Coupled with traditionally high costs for car owners, public initiatives and digital innovation have led the transformation of Singapore's mobility sector. The government of Singapore has been developing their own autonomous mobility system and a set of principles to govern autonomous vehicles. The country already tests autonomous vehicles of levels 4 & 5 with passengers inside, driverless taxi’s are operating on small circuits, and the country is promoting the development of autonomous ride-share systems.
“Autonomous vehicles are fast on its way to becoming a reality on our roads…They can enhance the efficiency and convenience of our land transportation system. Thus, it is important that we do not impede their growth as some cities have done,” said Second Minister for Transport Ng Chee Meng.
The country has also recently progressed in the bike-sharing sector. Singaporean start-up oBike, has grown its fleet internationally to have over a million bikes across 60 cities. The concept behind the platform is that it is station-less, meaning that bikes can be parked anywhere within public bike parking areas and locked through the app.
Public mobility in Singapore
Whilst innovation is an important factor for what makes a city into a smart-city, traditional initiatives including public transport and encouraging bike riding also impact mobility. Singapore has a massive public transport initiative which is unrivalled in any of its European counterparts.
The report indicates that Singaporeans utilise their public transport system more than any other city, with the study showing the city usage at 53%. Hong Kong closely tails with the second highest use of public transport (at 52%), and together the two cities have substantially cheaper public transport than any European city within the top ten.
Singaporeans use public transport at the frequency that they do, due to both the efficiency and span of the network. High level demand has driven developments in the network and mobility platforms including CityMapper and NextRide made commuting in Singapore relatively painless. Another initiative which has no doubt enhanced public transport use on the island is the CEPAS card which is integrating a ‘one size fits all’ approach to transactions across multiple platforms.
The overall results find that even the two top Asian cities must work on similar areas to improve their ratings. Firstly, the country has an underdeveloped cycle-lane network which sits at half the global average. In comparison to Copenhagen, Singapore has roughly one tenth of the amount of cycle path per km², only being under done by Hong Kong which barely made the register.
Improving mobility
The study shows that there is still much to be done around the globe to improve mobility in general. Developing countries in Asia and Africa that are feeling the biggest drive towards urbanisation are also experiencing a strain on their urban mobility systems. Due to poor planning and rapid population growth in relatively small areas, there is much room for improvement in these areas.

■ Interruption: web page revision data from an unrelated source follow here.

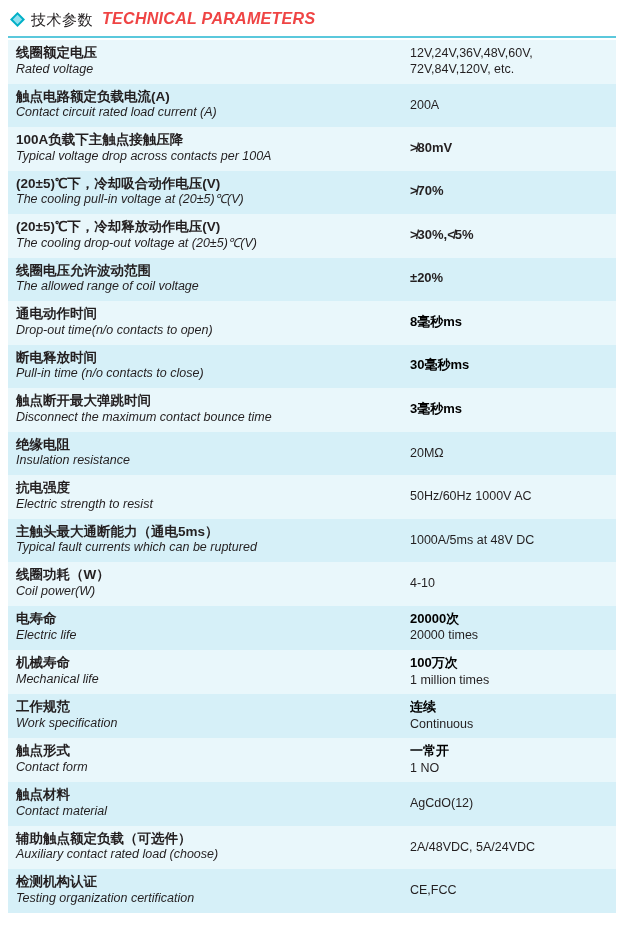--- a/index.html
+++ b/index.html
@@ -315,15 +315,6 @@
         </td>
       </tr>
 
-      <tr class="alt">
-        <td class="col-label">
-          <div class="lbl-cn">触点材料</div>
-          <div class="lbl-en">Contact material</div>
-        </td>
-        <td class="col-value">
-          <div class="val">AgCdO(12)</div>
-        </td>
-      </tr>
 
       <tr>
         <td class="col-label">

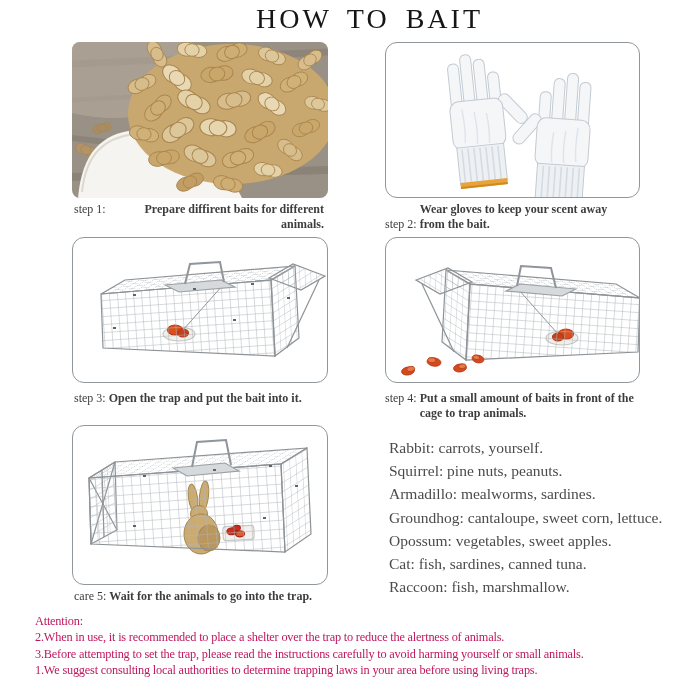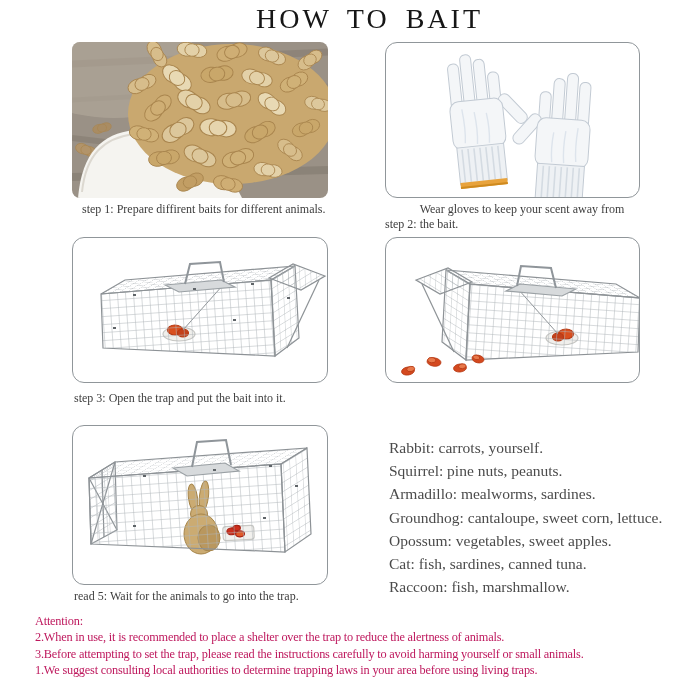--- a/index.html
+++ b/index.html
@@ -98,7 +98,7 @@
     </svg>
   </div>
 
-  <div class="caption" style="left:52px;top:202px;width:250px;">
+  <div class="caption" style="left:44px;top:202px;width:250px;text-align:right;">
     <span class="lbl">step 1: </span>
     <span class="txt">Prepare diffirent baits for different animals.</span>
   </div>

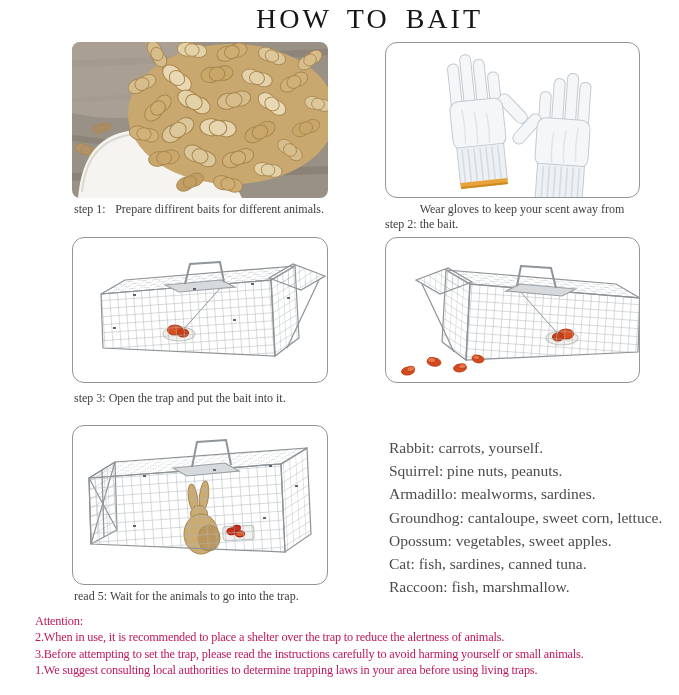--- a/index.html
+++ b/index.html
@@ -13,7 +13,7 @@
   .panel svg,.photo svg{display:block;width:100%;height:100%;}
   .caption{position:absolute;display:flex;font-size:12px;line-height:15px;color:#3d3d3d;}
   .caption .lbl{flex:none;white-space:pre;}
-  .caption .txt{flex:1;}
+  .caption .txt{flex:1;font-weight:bold;}
   .baitlist{position:absolute;left:359px;top:436px;width:305px;
             font-size:15.5px;line-height:23.2px;color:#4b4b4b;}
   .attention{position:absolute;left:5px;top:613px;width:672px;

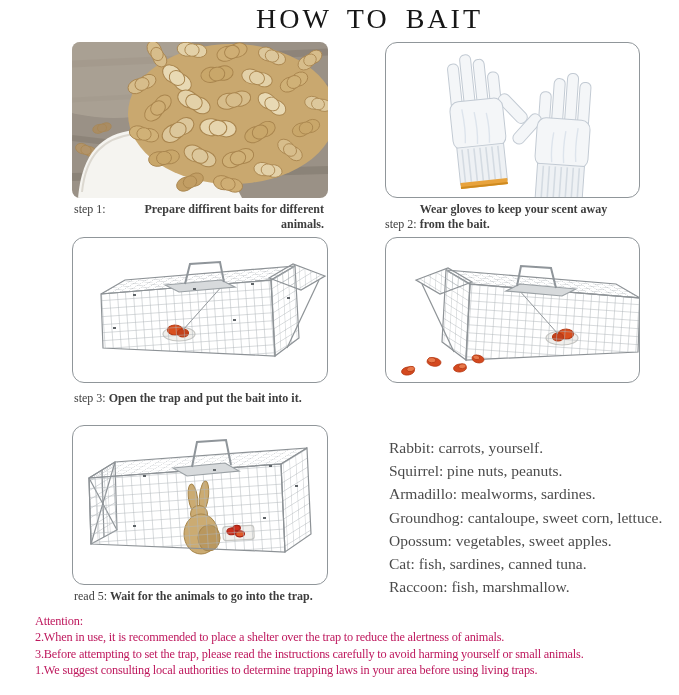--- a/index.html
+++ b/index.html
@@ -197,6 +197,10 @@
     <span class="lbl">step 3: </span>
     <span class="txt">Open the trap and put the bait into it.</span>
   </div>
+  <div class="caption" style="left:355px;top:391px;width:264px;">
+    <span class="lbl">step 4: </span>
+    <span class="txt">Put a small amount of baits in front of the cage to trap animals.</span>
+  </div>
 
   <div class="panel" style="left:42px;top:425px;width:256px;height:160px;">
     <svg viewBox="0 0 254 158">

Asia-Pacific as a whole scored above all other regions except for Europe. The ratings were based on a number of indicators within three sections spanning innovation, performance and maturity of mobility. Each country received a score out of 100 with the maximum of 59.3% going to Singapore. Stockholm and Amsterdam followed at 57.1% and 56.1% respectively with the next Asian city being Hong Kong at 54.2%.
The rankings showed above average indicators for Tokyo (50%) and Seoul (45.8%) with three Chinese cities (Shanghai, Shenzhen & Guangzhou) between them. The Asia-Pacific region exhibited the broadest range in scores. Melbourne and Sydney fell in the middle of the ranking, and Hanoi (29.1), Delhi (31.5) and Jaipur (31.9) sit at the bottom of the list.